RECORDED DATA:
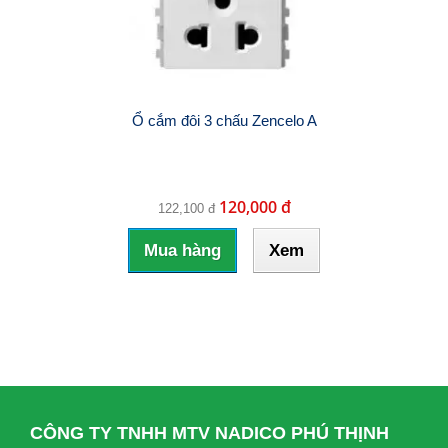
Ổ cắm đôi 3 chấu Zencelo A
120,000 đ
122,100 đ
Mua hàng
Xem
CÔNG TY TNHH MTV NADICO PHÚ THỊNH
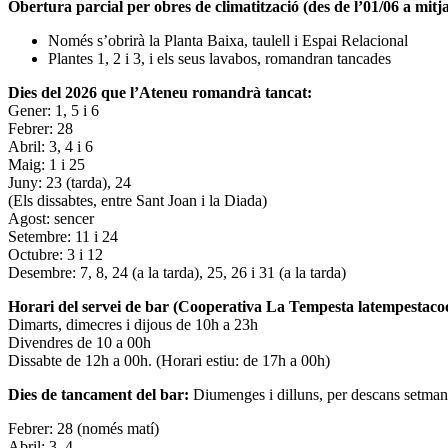
Obertura parcial per obres de climatització (des de l’01/06 a mitja
Només s’obrirà la Planta Baixa, taulell i Espai Relacional
Plantes 1, 2 i 3, i els seus lavabos, romandran tancades
Dies del 2026 que l’Ateneu romandrà tancat:
Gener: 1, 5 i 6
Febrer: 28
Abril: 3, 4 i 6
Maig: 1 i 25
Juny: 23 (tarda), 24
(Els dissabtes, entre Sant Joan i la Diada)
Agost: sencer
Setembre: 11 i 24
Octubre: 3 i 12
Desembre: 7, 8, 24 (a la tarda), 25, 26 i 31 (a la tarda)
Horari del servei de bar (Cooperativa La Tempesta latempestac
Dimarts, dimecres i dijous de 10h a 23h
Divendres de 10 a 00h
Dissabte de 12h a 00h. (Horari estiu: de 17h a 00h)
Dies de tancament del bar:
Diumenges i dilluns, per descans setman
Febrer: 28 (només matí)
Abril: 3, 4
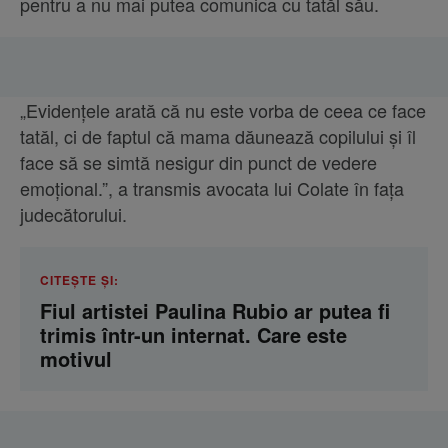
pentru a nu mai putea comunica cu tatăl său.
„Evidențele arată că nu este vorba de ceea ce face
tatăl, ci de faptul că mama dăunează copilului și îl
face să se simtă nesigur din punct de vedere
emoțional.”, a transmis avocata lui Colate în fața
judecătorului.
CITEȘTE ȘI:
Fiul artistei Paulina Rubio ar putea fi
trimis într-un internat. Care este
motivul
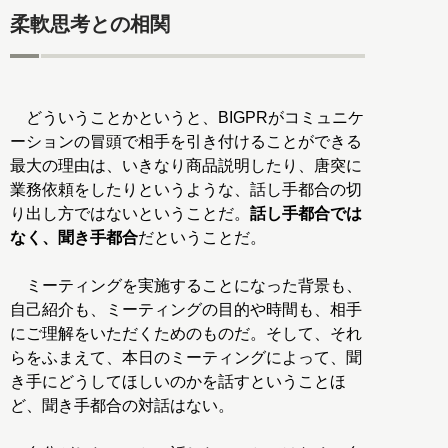
柔軟思考との相関
どういうことかというと、BIGPRがコミュニケ
ーションの冒頭で相手を引き付けることができる
最大の理由は、いきなり商品説明したり、唐突に
業務依頼をしたりというような、話し手都合の切
り出し方ではないということだ。
話し手都合では
なく、聞き手都合
だということだ。
ミーティングを実施することになった背景も、
自己紹介も、ミーティングの目的や時間も、相手
にご理解をいただくためのものだ。そして、それ
らをふまえて、本日のミーティングによって、聞
き手にどうしてほしいのかを話すということほ
ど、聞き手都合の対話はない。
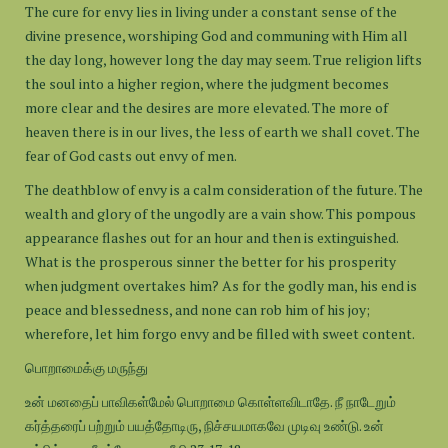
The cure for envy lies in living under a constant sense of the
divine presence, worshiping God and communing with Him all
the day long, however long the day may seem. True religion lifts
the soul into a higher region, where the judgment becomes
more clear and the desires are more elevated. The more of
heaven there is in our lives, the less of earth we shall covet. The
fear of God casts out envy of men.
The deathblow of envy is a calm consideration of the future. The
wealth and glory of the ungodly are a vain show. This pompous
appearance flashes out for an hour and then is extinguished.
What is the prosperous sinner the better for his prosperity
when judgment overtakes him? As for the godly man, his end is
peace and blessedness, and none can rob him of his joy;
wherefore, let him forgo envy and be filled with sweet content.
பொறாமைக்கு மருந்து
உன் மனதைப் பாவிகள்மேல் பொறாமை கொள்ளவிடாதே. நீ நாடேறும்
கர்த்தரைப் பற்றும் பயத்தோடிரு, நிச்சயமாகவே முடிவு உண்டு. உன்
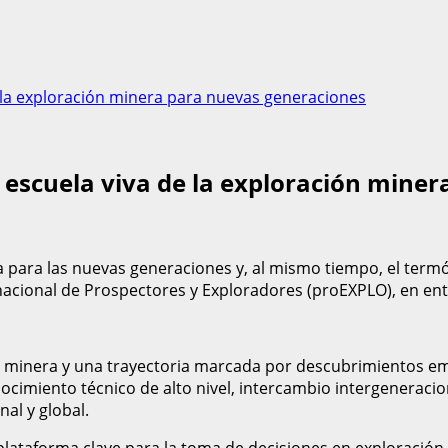
 la exploración minera para nuevas generaciones
 escuela viva de la exploración mine
 para las nuevas generaciones y, al mismo tiempo, el termóm
acional de Prospectores y Exploradores (proEXPLO), en entr
 minera y una trayectoria marcada por descubrimientos em
miento técnico de alto nivel, intercambio intergeneraciona
al y global.
ataforma clave para la toma de decisiones en exploración 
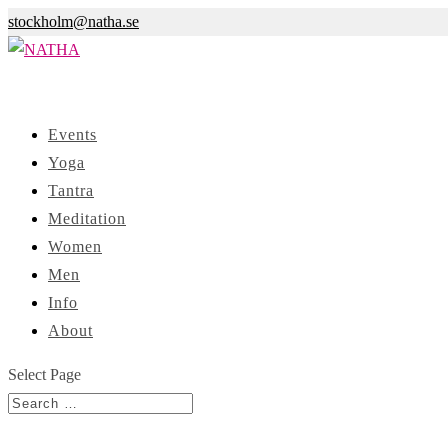
stockholm@natha.se
Events
Yoga
Tantra
Meditation
Women
Men
Info
About
Select Page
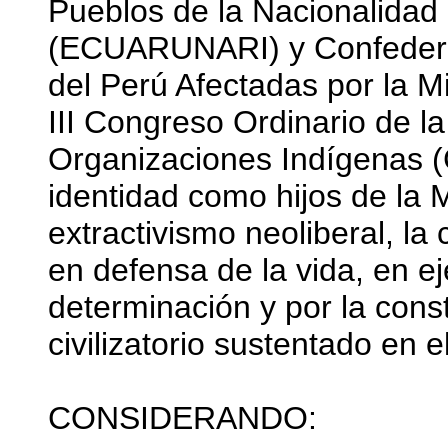
Pueblos de la Nacionalidad
(ECUARUNARI) y Confedera
del Perú Afectadas por la 
III Congreso Ordinario de l
Organizaciones Indígenas (
identidad como hijos de la M
extractivismo neoliberal, la c
en defensa de la vida, en ej
determinación y por la con
civilizatorio sustentado en e
CONSIDERANDO:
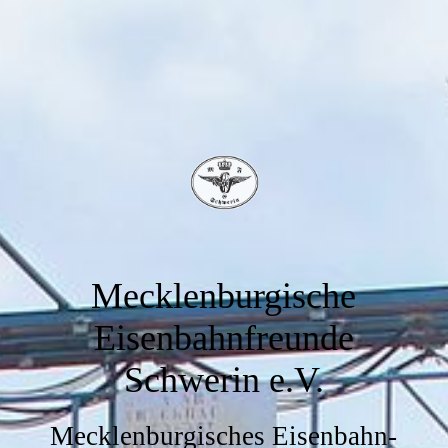
Mecklenburgische
Eisenbahnfreunde
Schwerin e.V.
Mecklenburgisches Eisenbahn-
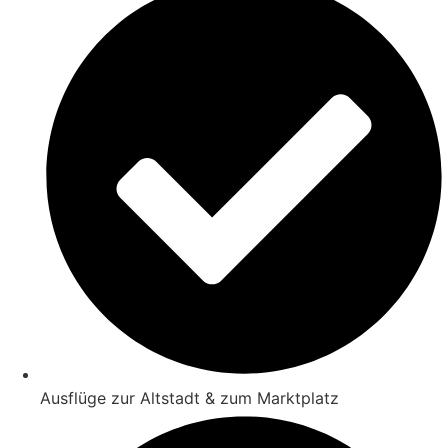
Ausflüge zur Altstadt & zum Marktplatz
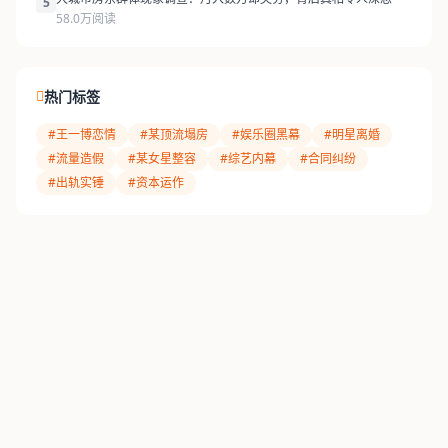
5
58.0万阅读
热门标签
#王一博恋情
#某顶流塌房
#娱乐圈黑幕
#明星离婚
#流量造假
#某女星整容
#综艺内幕
#合同纠纷
#出轨实锤
#资本运作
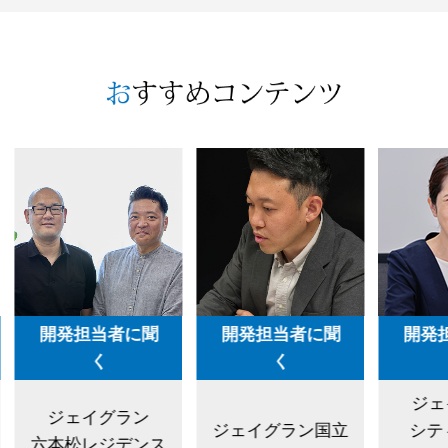
開発担当者に聞
開発担当者に聞
開発
く
く
ジェ
ジェイグラン
ジェイグラン国立
シテ
六本松レジデンス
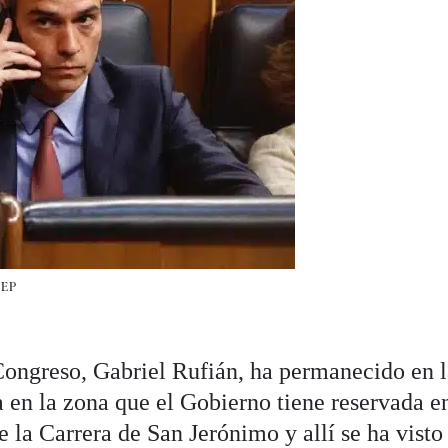
|
EP
Congreso, Gabriel Rufián, ha permanecido en 
a en la zona que el Gobierno tiene reservada en
 la Carrera de San Jerónimo y allí se ha visto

WORK TASK:
Extract each line in the rows above that contains the string "tarda".

REPLY TO THE EXERCISE:
Juny: 23 (tarda), 24
Desembre: 7, 8, 24 (a la tarda), 25, 26 i 31 (a la tarda)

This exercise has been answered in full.